Rund um die Jahrtausendwende nahm Elber diese Rolle selbst ein und begründete damit gewissermaßen eine Münchner Tradition. Fortan hatte der FC Bayern jahrelang fast immer mindestens einen stets gut gelaunten Südamerikaner. Ich, Roque! Santa Cruz. Dante - und Pokal auch! Rafinha, der mit der Ukulele mindestens so gut umgehen kann wie mit dem Ball. Natürlich Claudio Pizarro, der ewige Schlawiner.
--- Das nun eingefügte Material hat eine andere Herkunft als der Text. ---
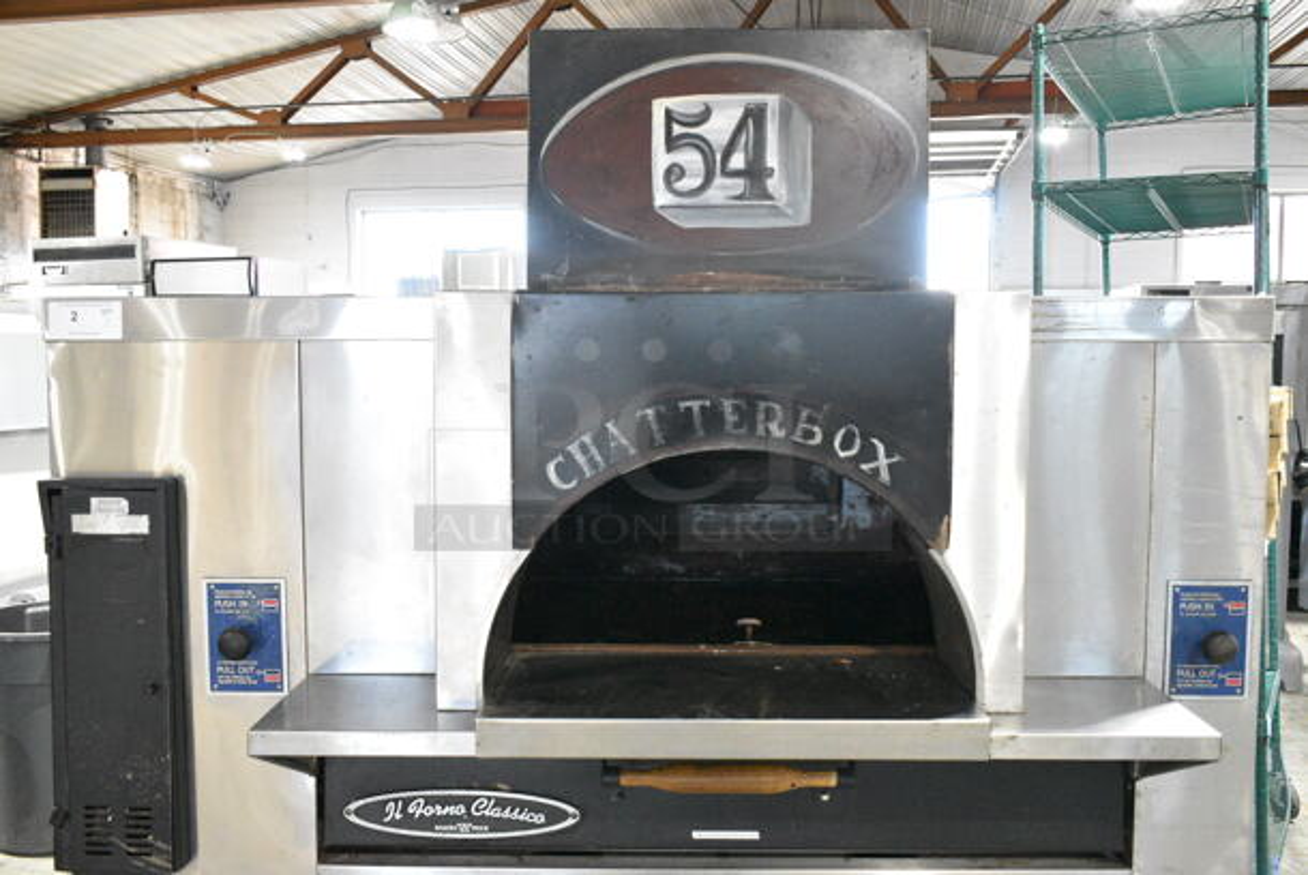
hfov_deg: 57.2
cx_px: 654
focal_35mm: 33
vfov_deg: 40.1
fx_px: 1200
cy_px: 438
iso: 6400
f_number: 6.3
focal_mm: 22
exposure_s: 1/160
Passenderweise trägt Diaz nun Pizarros ehemalige Rückennummer 14.
Diese Komponente spielte bei der Suche des FC Bayern nach einem neuen Linksaußen offenbar durchaus eine Rolle, wie die Aussagen von Sportdirektor Christoph Freund nahelegen. "Alles, was wir gehört haben von Liverpool, egal, mit wem man dort spricht: Er war sehr, sehr beliebt in der Mannschaft", berichtete Freund. "Das ist genau das Profil, was wir gesucht haben."
(C)Getty imagesArne Slot und Mohamed Salah verabschiedeten Luis Diaz mit warmen Worten
Die Reaktionen aus Liverpool auf Diaz' Verkauf unterstreichen diese Einschätzung. "Er hatte in unserem gemeinsamen Jahr immer ein Lächeln auf den Lippen, unabhängig von seiner Situation", berichtete sein ehemaliger Trainer Arne Slot. "Ich habe ihn viel spielen lassen. Da ist es normal, dass man lächelt. Aber auch, wenn er nicht gespielt hat, kam er immer mit einem Lächeln auf den Lippen zum Training und hat alles gegeben."
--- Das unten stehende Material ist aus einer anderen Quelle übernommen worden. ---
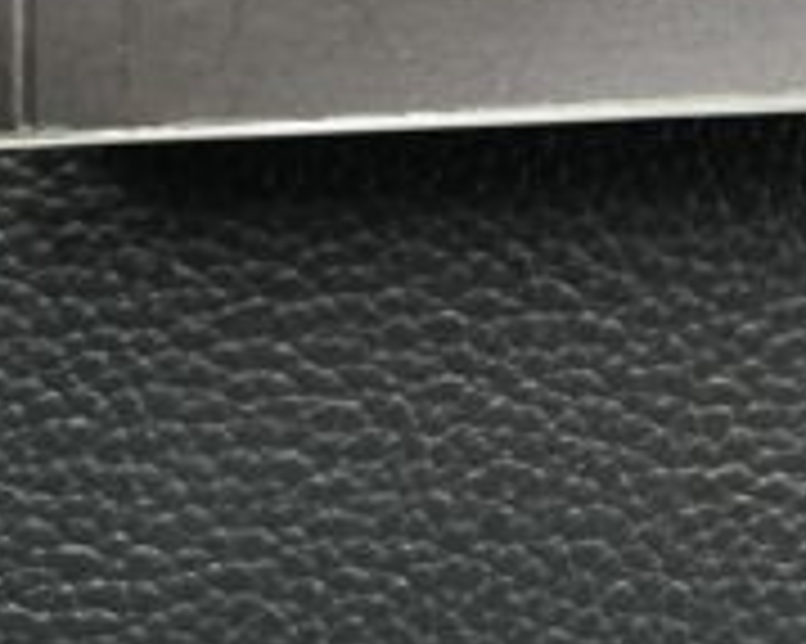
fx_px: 2694
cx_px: 1333
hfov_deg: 15.3
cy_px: -669
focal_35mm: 113
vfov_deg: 12.0
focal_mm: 5.1
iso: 40
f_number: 1.6
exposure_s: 1/168
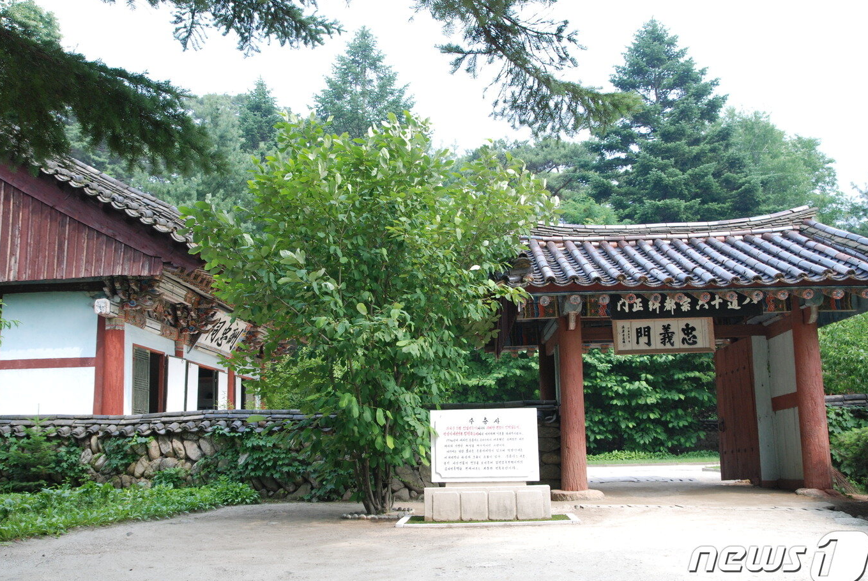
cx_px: 428
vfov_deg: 39.0
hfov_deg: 55.7
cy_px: 294
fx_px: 821
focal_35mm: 34
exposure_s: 1/160
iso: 400
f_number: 6.3
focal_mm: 22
Sein langjähriger Teamkollege Mohamed Salah verabschiedete sich in einem Social-Media-Beitrag mit emotionalen Worten von Diaz. Bei Trent Alexander-Arnolds Wechsel zu Real Madrid hat er das übrigens nicht gemacht, wie aufmerksame Liverpool-Fans in den Kommentaren unter dem Beitrag feststellten. Obwohl Salah mit Alexander-Arnold sogar noch deutlich länger zusammenspielte und auch deutlich mehr Titel feierte. Ja, Diaz scheint sehr beliebt gewesen zu sein in Liverpool.
Fortan verwöhnt er also die Münchner Kabine mit seinem Lächeln. So famos die nonverbale Kommunikation des Neuzugangs bereits zu funktionieren scheint, so kompliziert ist es aber mit der verbalen. Einen weiteren Spanisch-Muttersprachler gibt es beim FC Bayern aktuell nicht. Bei seinem ersten Training hielt sich Diaz auffällig an den Portugiesen Joao Palhinha, den es nun aber zu Tottenham Hotspur zieht. Diaz' Englisch sei nach dreieinhalb Jahren in Liverpool immerhin "okay", befand Kimmich. "Das kriegen wir schon als Mannschaft hin."